Yair Lapid, qui prendra ses fonctions de Premier ministre cette semaine, devra formuler sa politique concernant l’accord nucléaire avec l’Iran, qui est maintenant de retour sur la table, d’ici quelques jours. Le gouvernement de Bennett s’est ouvertement opposé à l’accord, mais Lapid subira des pressions, y compris par des responsables de la sécurité, pour changer de politique.
Le retour des pourparlers sur l’accord nucléaire ne devrait pas surprendre : l’Iran et les États-Unis ont un intérêt stratégique à signer rapidement un accord renouvelé, chacun pour ses propres raisons.
L’administration Biden est profondément préoccupée par les prix du carburant aux États-Unis, qui reflètent la flambée du coût de la vie, et leur impact attendu sur les élections de mi-mandat en novembre, qui devraient vaincre les démocrates.
Dans tous les cas, Biden a soutenu l’accord depuis le début et y voyait le moyen le plus important d’empêcher l’Iran de devenir un État nucléaire. Les Américains pensent qu’en retirant l’uranium iranien riche de son territoire, il sera possible de s’éloigner considérablement de la bombe, ou du moins de « gagner du temps », qui servira à améliorer le futur accord ou à préparer d’autres options qui empêcheront l’Iran d’atteindre la capacité nucléaire.
Les Iraniens ont besoin d’un accord pour lever les sanctions économiques qui l’accompagnent et pour débloquer des milliards de dollars qui ont été gelés sur divers comptes bancaires à travers le monde. Revenir à l’accord permettra également de produire 6 à 5 fois plus de pétrole, ce qui signifie que d’énormes sommes d’argent afflueront chaque année dans leurs coffres. Cet argent permettra de redresser légèrement l’économie iranienne, qui traverse une crise profonde, et de freiner la vague de protestations dans le pays.
Il est probable qu’avec la reprise des négociations, les Iraniens reviendront et exigeront le retrait des Gardiens de la révolution de la liste des organisations terroristes, mais ils pourraient s’en retirer. Il s’agit en tout cas de questions tactiques, qui ne doivent pas occulter l’objectif stratégique des parties : le retour à un accord.
Jusqu’à présent, Israël s’est opposé avec véhémence à l’accord. Naftali Bennett, contrairement à Benjamin Netanyahu, a choisi de ne pas affronter ouvertement le gouvernement Biden mais d’agir dans les coulisses, mais leur politique concernant l’accord lui-même était la même : ils pensaient tous les deux qu’il s’agissait d’un mauvais accord, qui ne réglait pas les nombreux problèmes dans l’accord initial de l’Iran dans le développement et l’installation de centrifugeuses avancées, qui lui permettent d’enrichir l’uranium à un rythme beaucoup plus rapide que par le passé.
Lapid devra, en tant que Premier ministre par intérim, formuler sa politique immédiatement, avant même que Biden ne se rende dans la région le mois prochain.
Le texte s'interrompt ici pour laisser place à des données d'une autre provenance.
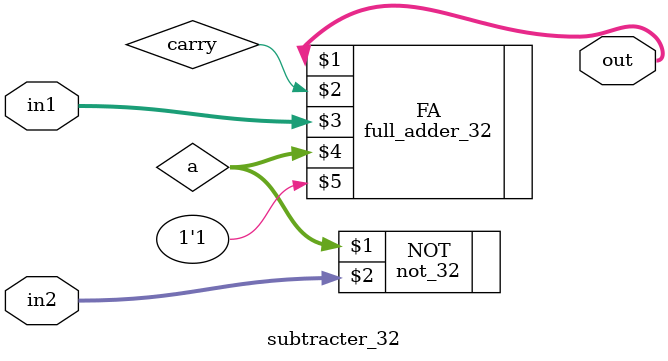
<source format=v>
module subtracter_32 (out, in1, in2);
input [31:0] in1, in2;
output [31:0] out;
wire [31:0] a;
wire carry;

not_32 NOT(a, in2);
full_adder_32 FA(out, carry, in1, a, 1'b1);

endmodule

</source>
Il apprendra que de hauts responsables de Tsahal – dirigés par le chef d’état-major et des hauts responsables des services de sécurité et de l’aile iranienne – soutiennent l’accord, qui, selon eux, soustrait l’Iran à la bombe et donne à Israël un certain temps pour se préparer à une option militaire importante.
D’autre part, d’autres facteurs politiques et de sécurité dirigés par le Mossad estiment que, tant sur le plan professionnel que moral, il est interdit de modifier la politique existante. À leur avis, Israël ne peut pas être partenaire d’un mauvais accord, dont l’expiration est proche et ne corrige pas les trous qui figuraient dans l’accord initial avec les puissances et ceux qui ont été découverts depuis.
Cette position est partagée par Bennett, qui servira dans le gouvernement Lapid en tant que ministre responsable de la question iranienne. Il est possible que Bennett ait cherché à garder le poste pour lui parce qu’il craignait que la pression de Tsahal – qui nécessite au moins une explication publique, étant controversée – imprègne et affecte la politique de Lapid, qui n’a pas encore été formulée.
Implications politiques
La décision aura des implications stratégiques mais aussi politiques. Bien que le public ne connaisse généralement pas les détails de l’accord, il s’y oppose instinctivement. Le changement de politique actuel, à la veille d’une campagne électorale qui semble particulièrement aiguë, peut le présenter comme s’alignant sur une politique américaine problématique sur une question existentielle pour Israël..
Des sources politiques estiment qu’Israël ne peut pas être partenaire d’un mauvais accord. Il est possible que Bennett ait cherché à garder le portefeuille de l’Iran pour lui-même de peur que la pression de Tsahal n’affecte Lapid.